:: Page excerpt ::
In this case, we will refer to the overall available potentials {Vd(t),Vc(t)} as the state variables of the overall process and u(t)=[ui(t)]i as the control variables. The terms \(\Delta {P}\doteq [\Delta {P}_{i}(t)]_{i}\), which capture the available excess of power available in all households, are considered exogenous parameters or disturbances. To summarize, we can write the state dynamics of Eq. 2 more compactly as:

$$ [v_{d,i}(t+1),v_{c,i}(t+1)] = \Phi_{i}(v_{d,i}(t),v_{c,i}(t),u_{i}(t),\Delta{P}_{i}(t)), \quad i=1,...,N, $$

from which we can derive an aggregate flexibility update recursion of the form:

$$ [V_{d}(t+1),V_{c}(t+1)] = \overline{\Phi}(V_{d}(t),V_{c}(t),\mathbf{u}(t),\Delta{P}(t)), $$

which updates the aggregate flexibility potential.

Optimal activation

In this section, we address the optimization problem of the optimal activation of some given flexibility (positive or negative), E(t), over a time interval t∈{1,...,T}. That is, we wish to compute the set of batteries that should be activated to provide total energy E(t), as well as the amount of flexibility extracted from each activated battery. This optimization problem is solved centrally by an aggregator which tries to minimize the overall activation or participation cost (defined in “Participation costs and notation” section through the positive cost factors βc,i,βd,i). The solution of this optimization problem is the basis of the upcoming day-ahead market optimization, and it has been presented in detail in Chasparis et al. (2019). It is evident that any flexibility potential E(t) extracted from the pool of batteries, at any given time interval t, should satisfy: Vd(t)≤E(t)≤Vc(t).

:: Your assignment ::
Retype the excerpt on battery flexibility and optimal activation in full, without changing anything.

:: Entries supplied ::
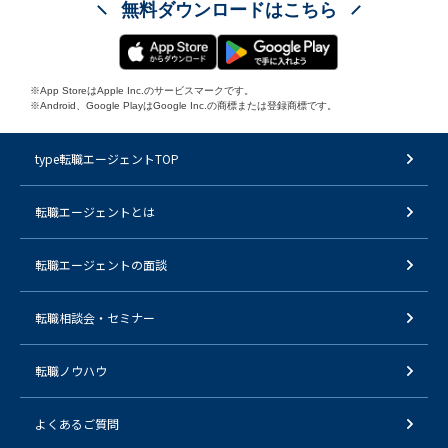
無料ダウンロードはこちら
※App StoreはApple Inc.のサービスマークです。
※Android、Google PlayはGoogle Inc.の商標または登録商標です。
type転職エージェントTOP
転職エージェントとは
転職エージェントの面談
転職相談会・セミナー
転職ノウハウ
よくあるご質問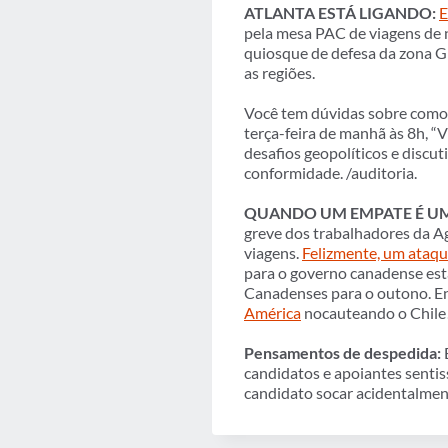
ATLANTA ESTÁ LIGANDO:
E
pela mesa PAC de viagens de 
quiosque de defesa da zona GB
as regiões.
Você tem dúvidas sobre como 
terça-feira de manhã às 8h, “
desafios geopolíticos e discu
conformidade. /auditoria.
QUANDO UM EMPATE É UM
greve dos trabalhadores da A
viagens.
Felizmente, um ataqu
para o governo canadense est
Canadenses para o outono. E
América
nocauteando o Chil
Pensamentos de despedida:
E
candidatos e apoiantes senti
candidato socar acidentalmen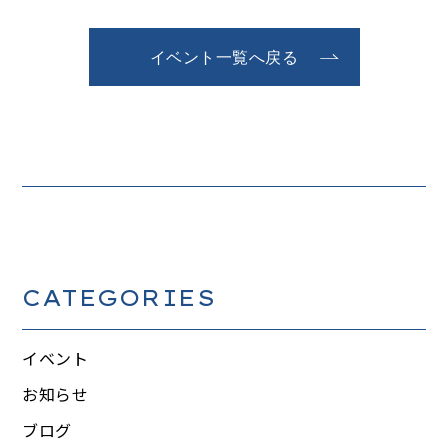
イベント一覧へ戻る
CATEGORIES
イベント
お知らせ
ブログ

:: Task output ::
In this case, we will refer to the overall available potentials {Vd(t),Vc(t)} as the state variables of the overall process and u(t)=[ui(t)]i as the control variables. The terms \(\Delta {P}\doteq [\Delta {P}_{i}(t)]_{i}\), which capture the available excess of power available in all households, are considered exogenous parameters or disturbances. To summarize, we can write the state dynamics of Eq. 2 more compactly as:

$$ [v_{d,i}(t+1),v_{c,i}(t+1)] = \Phi_{i}(v_{d,i}(t),v_{c,i}(t),u_{i}(t),\Delta{P}_{i}(t)), \quad i=1,...,N, $$

from which we can derive an aggregate flexibility update recursion of the form:

$$ [V_{d}(t+1),V_{c}(t+1)] = \overline{\Phi}(V_{d}(t),V_{c}(t),\mathbf{u}(t),\Delta{P}(t)), $$

which updates the aggregate flexibility potential.

Optimal activation

In this section, we address the optimization problem of the optimal activation of some given flexibility (positive or negative), E(t), over a time interval t∈{1,...,T}. That is, we wish to compute the set of batteries that should be activated to provide total energy E(t), as well as the amount of flexibility extracted from each activated battery. This optimization problem is solved centrally by an aggregator which tries to minimize the overall activation or participation cost (defined in “Participation costs and notation” section through the positive cost factors βc,i,βd,i). The solution of this optimization problem is the basis of the upcoming day-ahead market optimization, and it has been presented in detail in Chasparis et al. (2019). It is evident that any flexibility potential E(t) extracted from the pool of batteries, at any given time interval t, should satisfy: Vd(t)≤E(t)≤Vc(t).